I sheepishly confessed at dinner last night that I felt a bit of sorrow over my mom’s number changing. Any guilt I had went away when I saw the faces of stee, Jessica and Dan at the thought of their number changing.
“That would be so sad!” stee said. “I can’t even imagine that.”
“Yeah, that’s the number for home,” Jessica said, looking a little terrified.
“It’s the number I learned as a song in Kindergarten.”
Then they were quiet for a little while, each happy that their home number has always remained the same. It was that same look I get when people who lived in one house their entire lives realize what my childhood must have been like, attending thirteen different schools. It’s the same kind of look someone who’s close to their dad gives me when they learn mine has passed away. It’s like someone told them a terrible secret, and gave them a glimpse into the future. Usually you can see their heads shake just a little, to get the image out.
This shouldn’t be so traumatic. It’s just seven numbers. My own home number has changed every year and a half or so since I went to college.
My cell phone went off at five in the morning this morning. I ran to the phone with dread, knowing it had to be bad news. I saw the caller ID: MOM RIBON (you have to put in a last name. It’s so dumb.)
Everybody’s dead. Everybody’s sick. The dog’s in the hospital. Mom’s in the hospital. Bosie’s missing. She crashed the car. The house is on fire. She’s been robbed. Everybody’s dead.

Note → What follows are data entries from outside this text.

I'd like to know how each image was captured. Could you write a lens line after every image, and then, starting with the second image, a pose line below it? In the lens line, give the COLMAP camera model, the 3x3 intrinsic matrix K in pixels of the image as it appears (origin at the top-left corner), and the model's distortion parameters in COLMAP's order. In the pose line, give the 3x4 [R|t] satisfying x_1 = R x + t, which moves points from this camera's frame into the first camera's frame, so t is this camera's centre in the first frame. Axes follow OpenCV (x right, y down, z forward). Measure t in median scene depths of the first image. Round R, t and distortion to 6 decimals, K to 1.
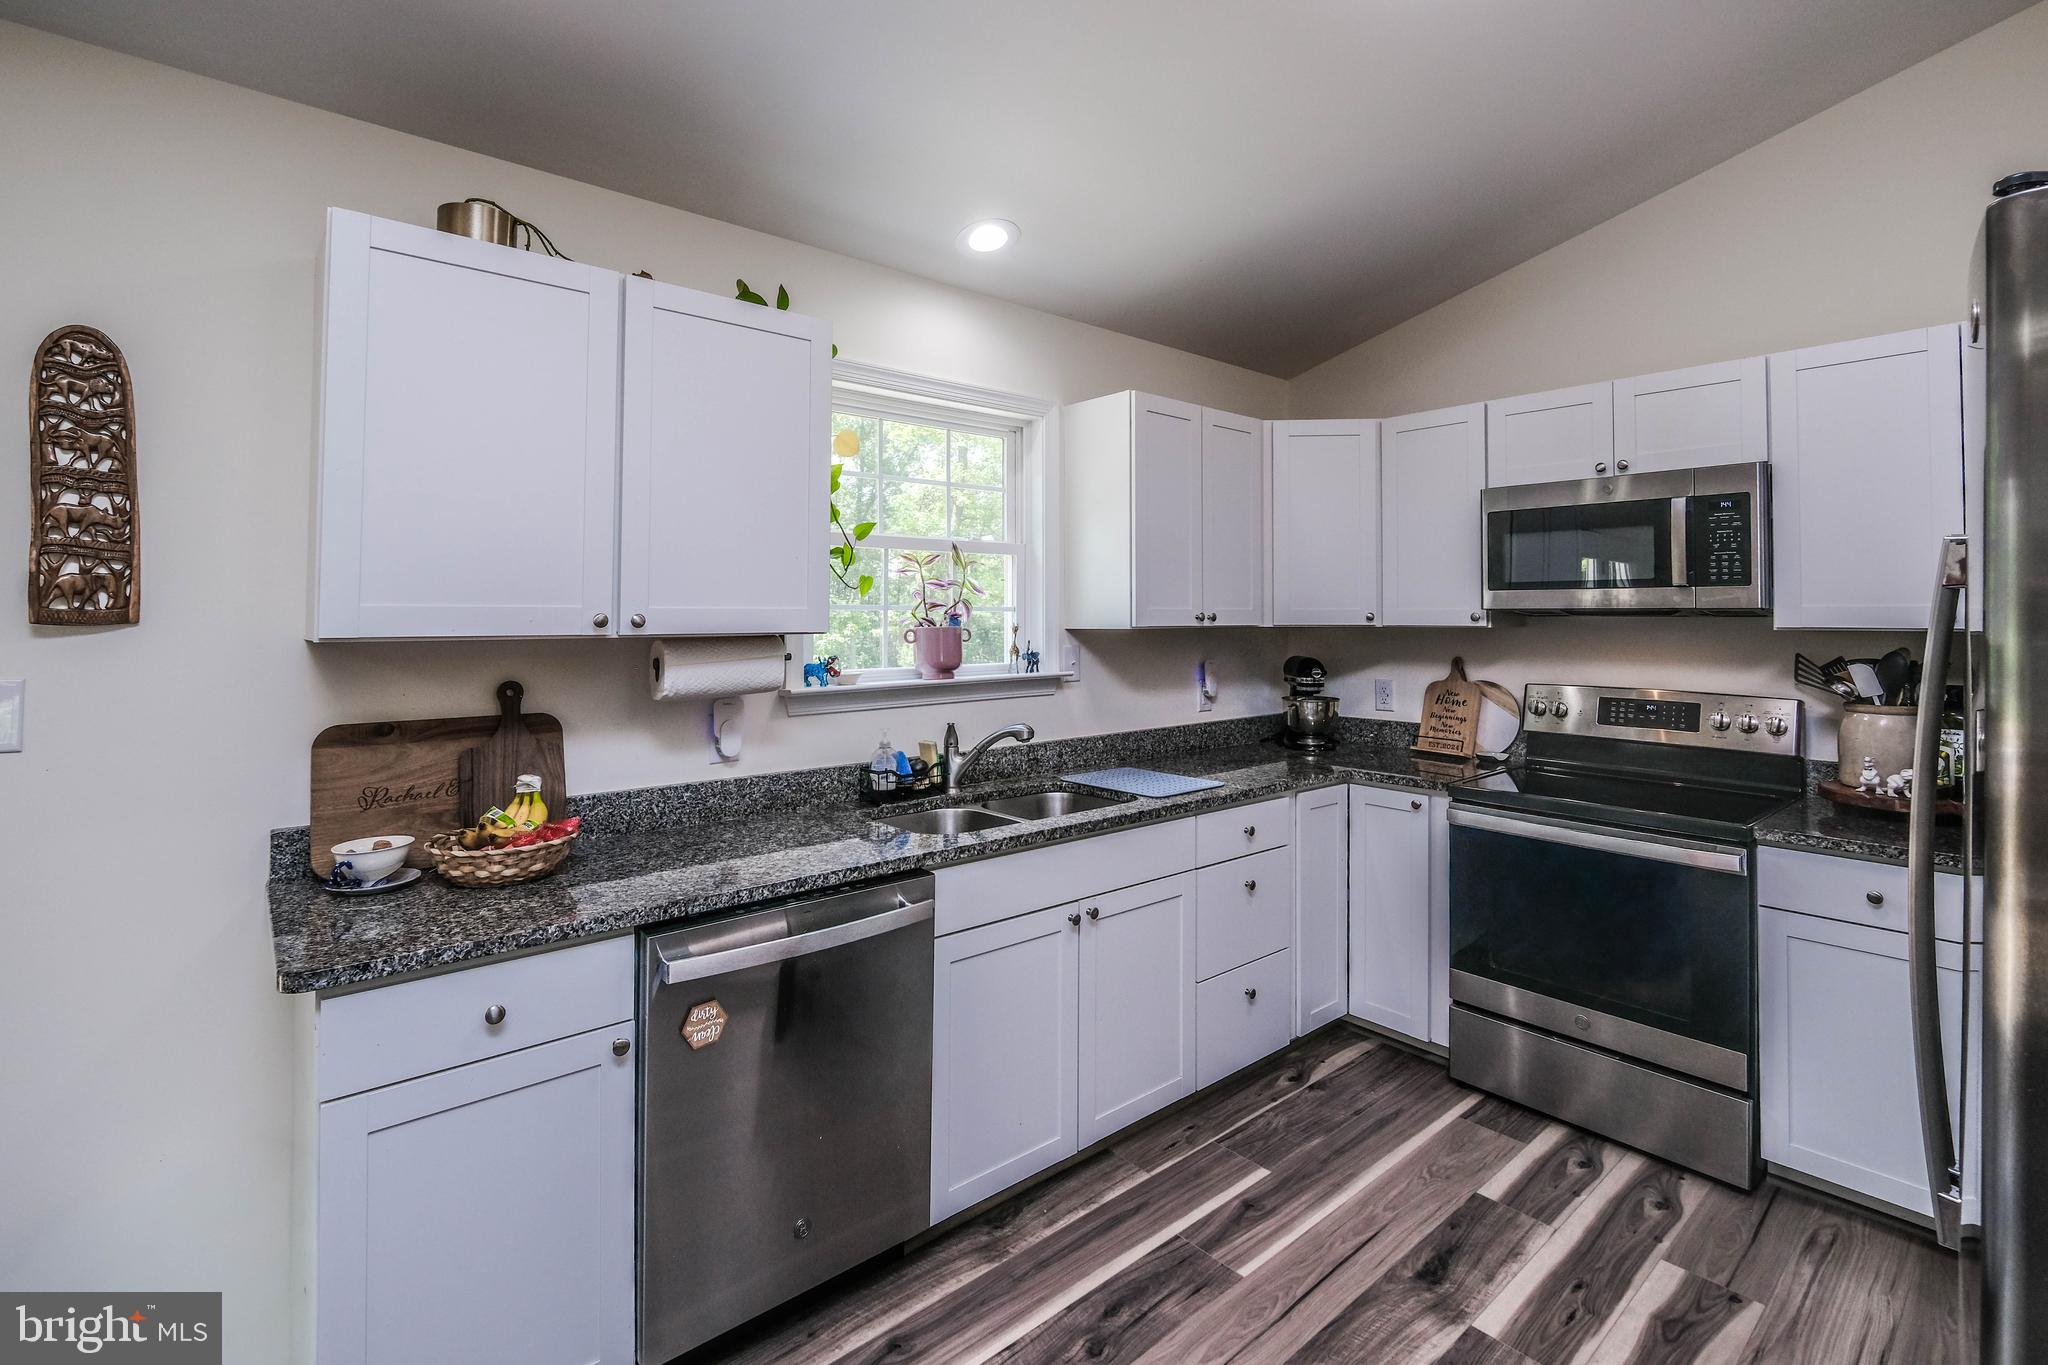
lens RADIAL K [[927.3, 0, 1016.5], [0, 927.3, 594.0], [0, 0, 1]] dist [-0.015277, 0.002855]
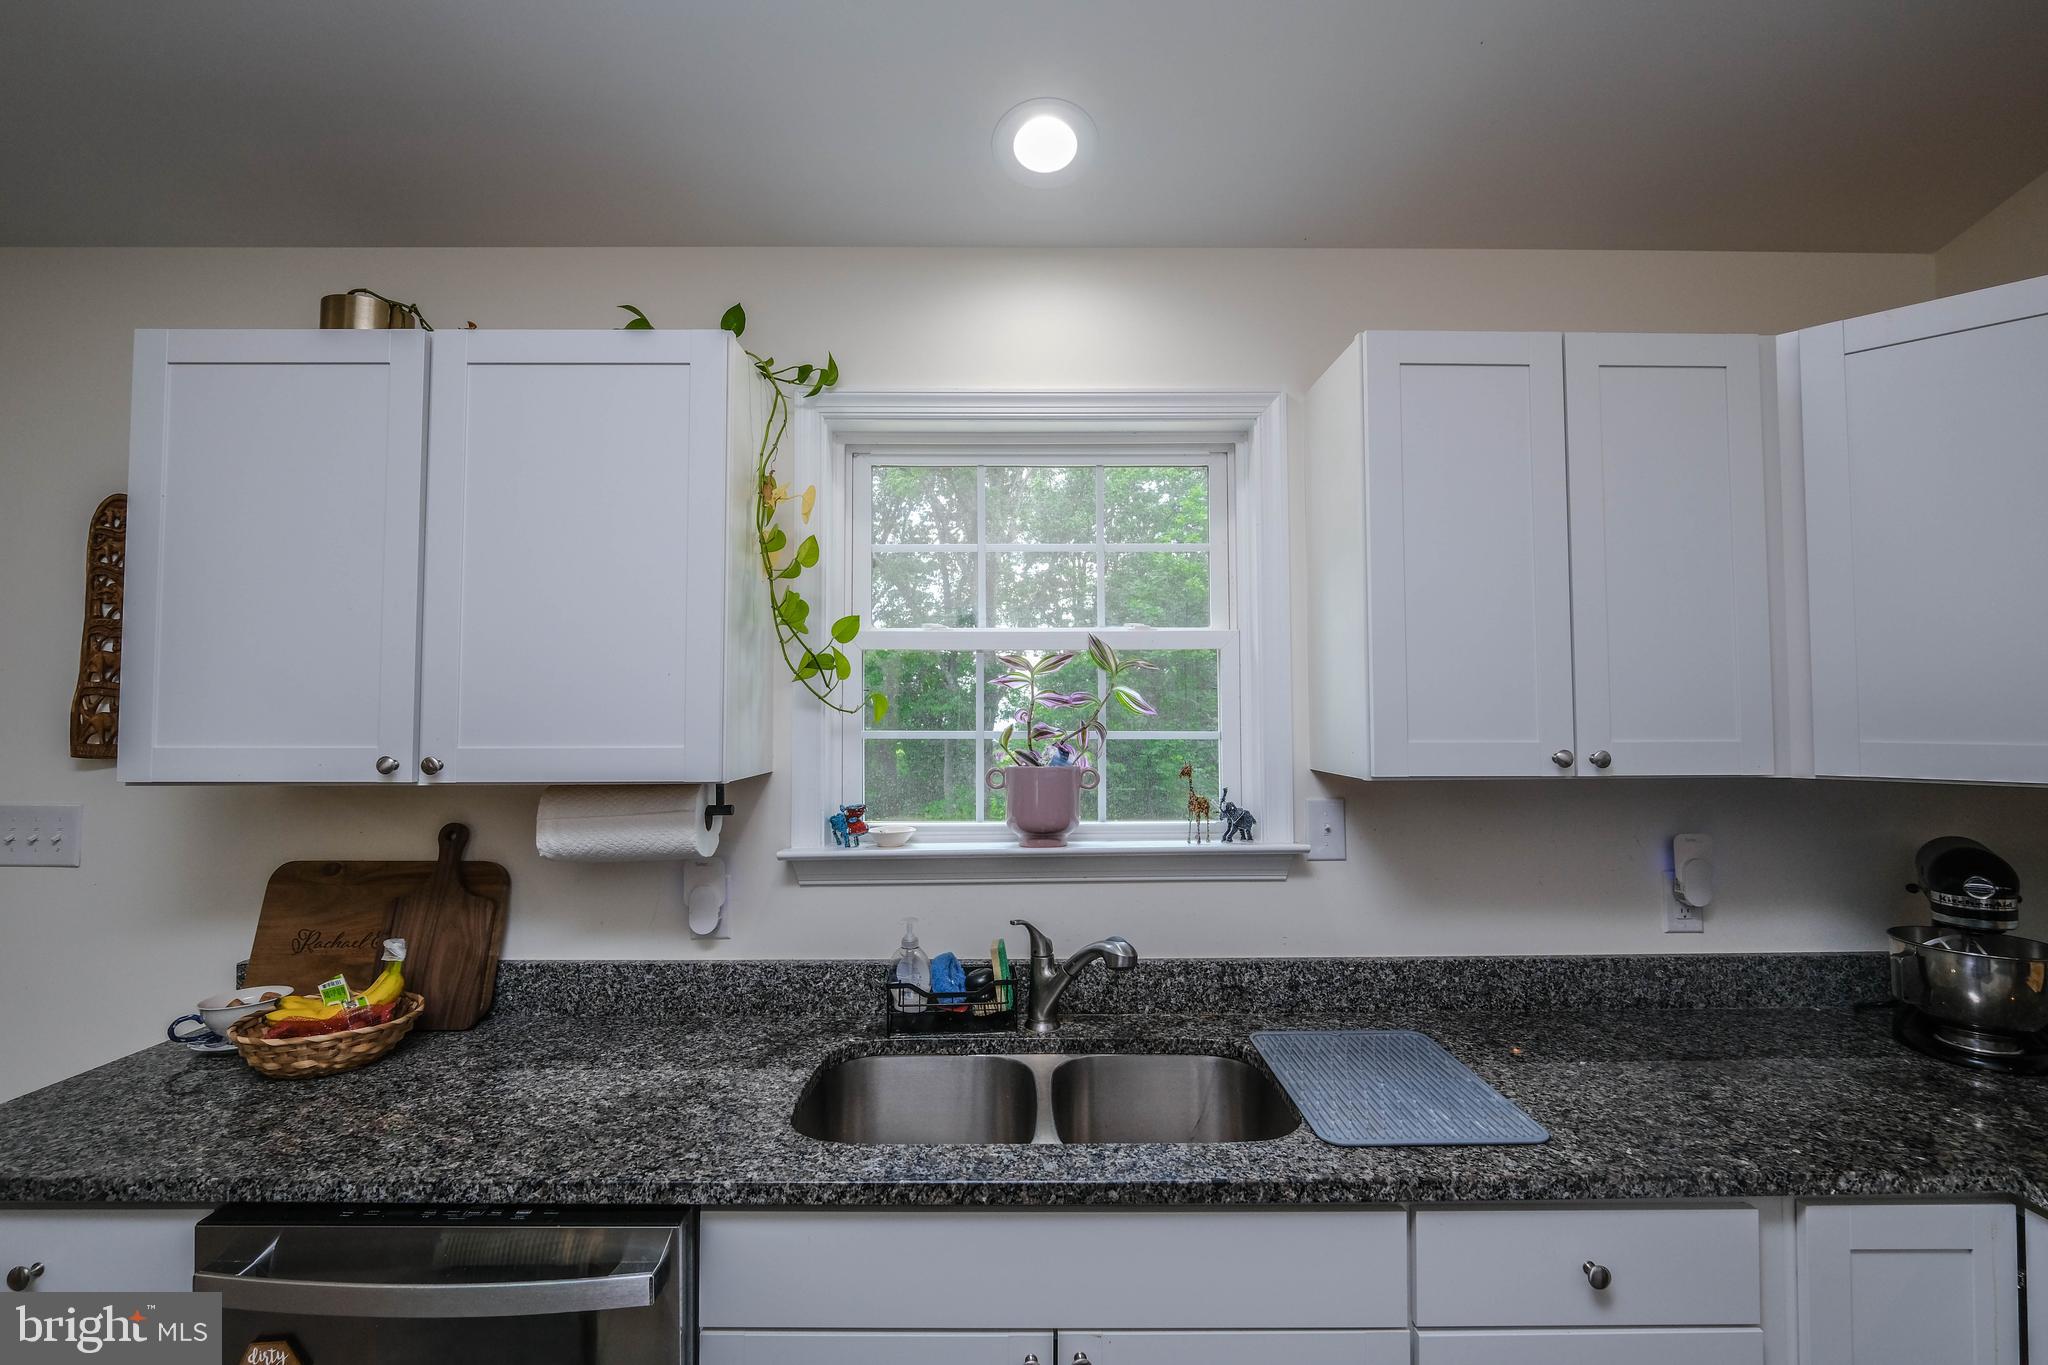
lens RADIAL K [[878.3, 0, 1023.0], [0, 878.3, 680.0], [0, 0, 1]] dist [-0.007336, -0.000245]
pose [[0.769009, -0.022939, -0.638826, 0.341790], [0.015952, 0.999733, -0.016696, -0.017405], [0.639039, 0.002649, 0.769170, 0.573349]]
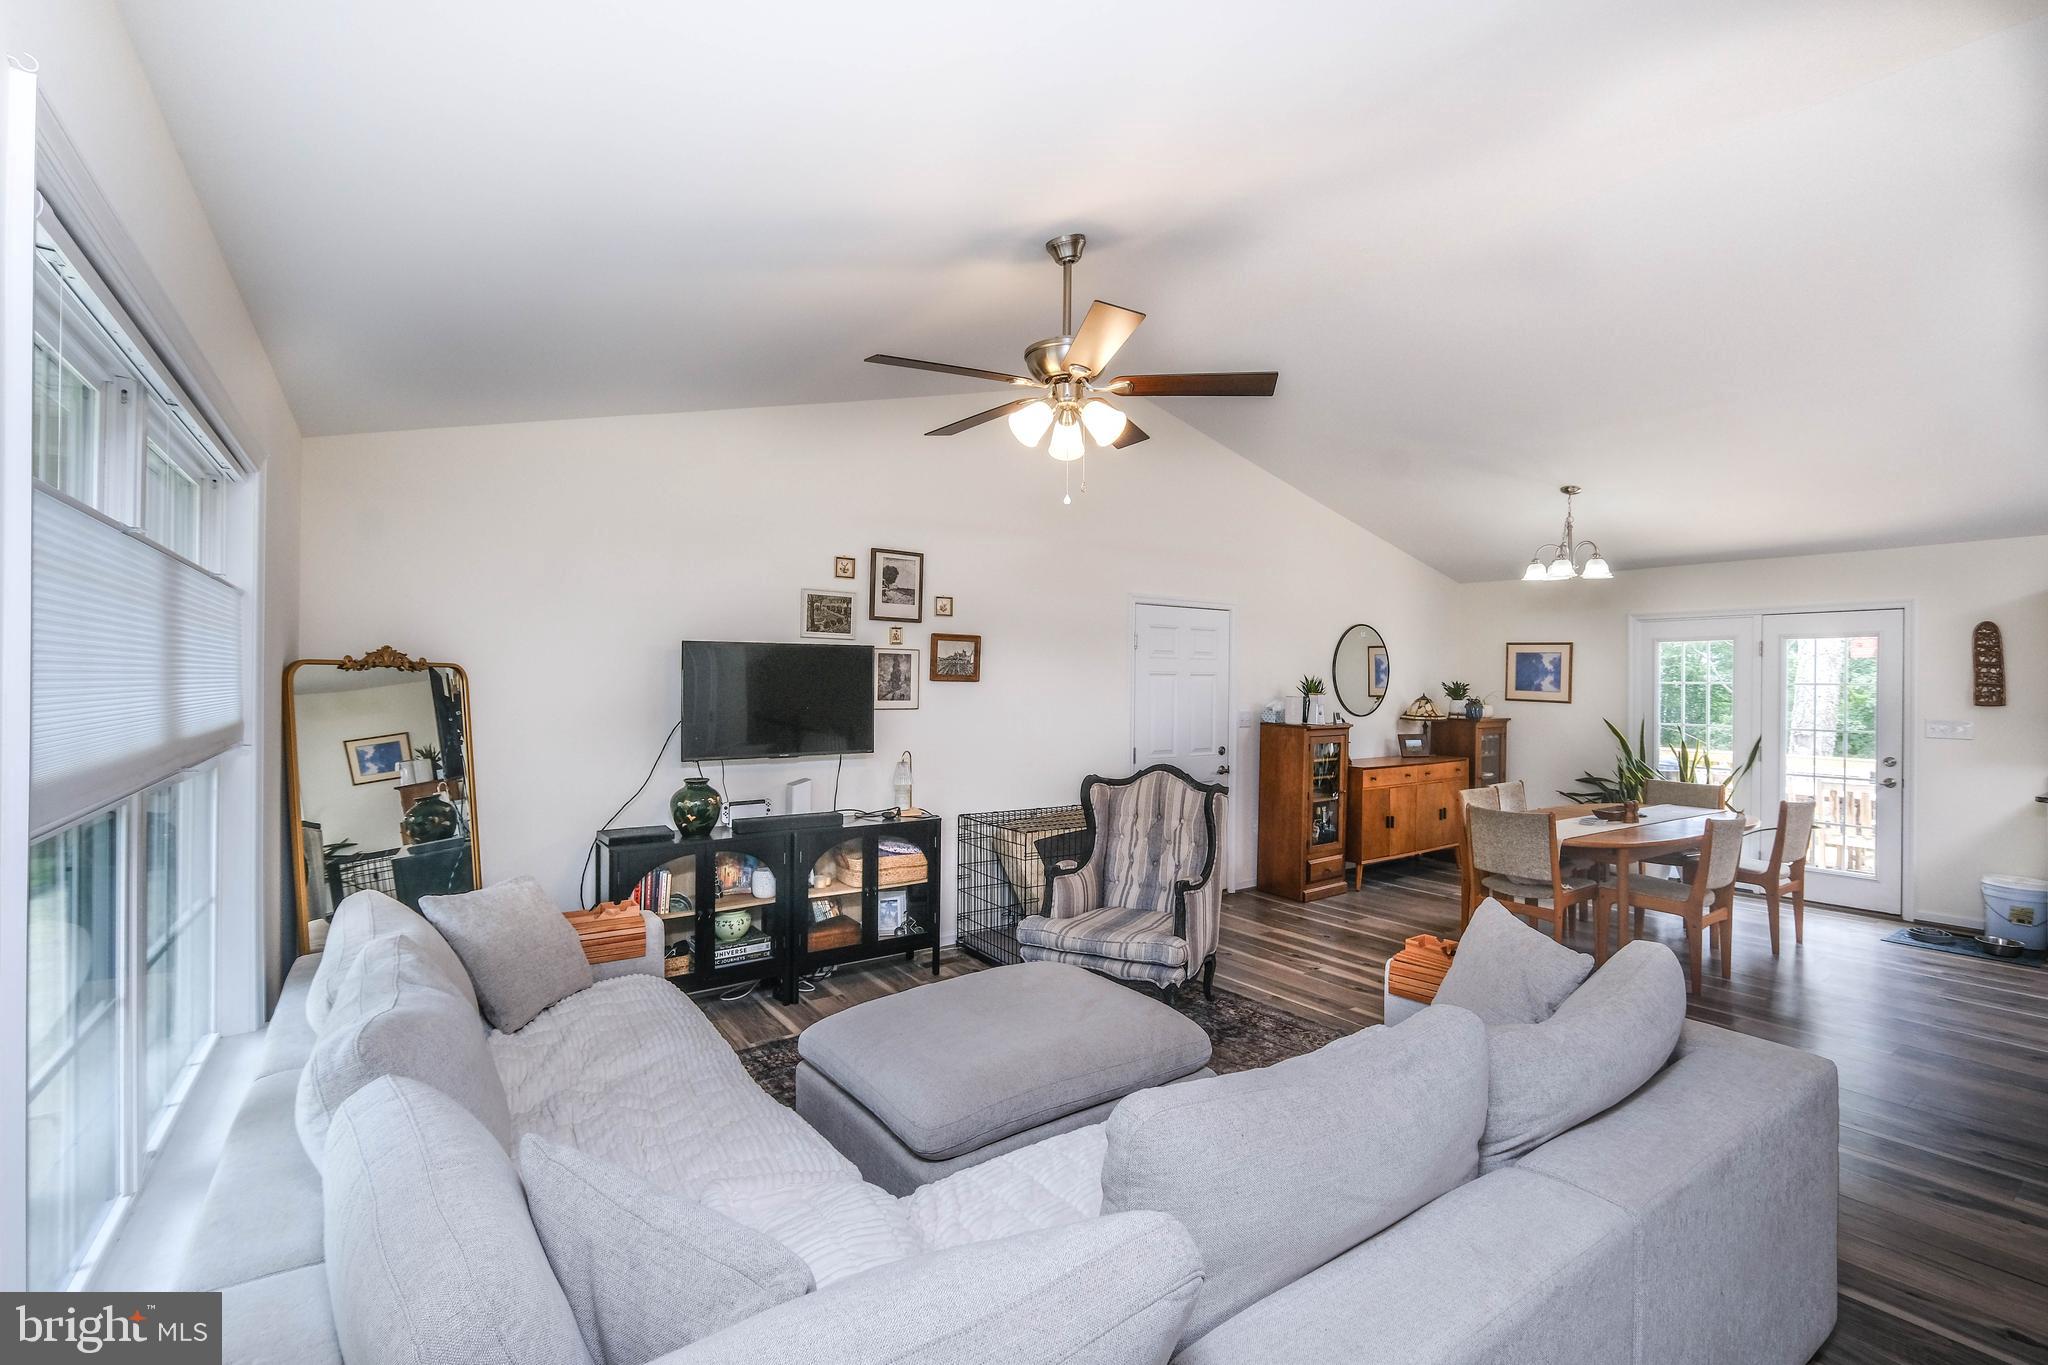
lens RADIAL K [[927.3, 0, 998.7], [0, 927.3, 674.3], [0, 0, 1]] dist [-0.015277, 0.002855]
pose [[-0.084848, -0.010173, -0.996342, 1.830607], [0.016281, 0.999800, -0.011595, -0.070510], [0.996261, -0.017205, -0.084665, -1.627202]]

Nothing. No sound. Then a little sound, a rustle. Like air, maybe.
“Mom? Mom? Mom!”
Nothing. Then a rustle again. Nothing.
her phone probably called me. everybody’s phone does that. remember your phone called Jay while you were drinking a martini and then you had a drunken crazy conversation, asking him how florida is when he lives in texas? you woke him up and couldn’t figure out the time zone? and then your phone immediately called chris and you probably woke him up, too? mom’s phone probably just called you, that’s all. calm down. calm down.
if her phone’s in her purse she can’t hear you, stupid. unless she’s been in an accident, and her car is in a ditch right now, and she’s calling you while she waits for an ambulance, just to hear your voice in case it’s the last minute of her life, and you’re spending it wailing her name instead of telling her that you love her and you want her to stay strong and wait for the ambulance and that she’s going to be okay. what are you going to do? how long are you going to stand there and call her name? you like talking to her purse? what if she’s already dead?
I hung up. I called back.
“Hello?” Mom. Chipper. I could picture her driving to work, putting her headset into her ear, fiddling with the microphone. “Good morning, Pamie! What’s up?”
“You called me.”
“Yeah, I probably did.” Then she laughed and laughed and laughed. “Sorry!”
“I thought you were dead in a ditch.”
Then she laughed some more. “My phone does that sometimes. Sorry to wake you. Go back to bed.”
I couldn’t fall back to sleep, still jittery from the fake near-death experience. I tossed and turned.
stee: “Your mom sure thought that was funny.”
“That lady’s killing me.”
- The Basic Eight, by Daniel Handler. There’s a line in the book about “A Series of Unfortunate Incidents.” Heh.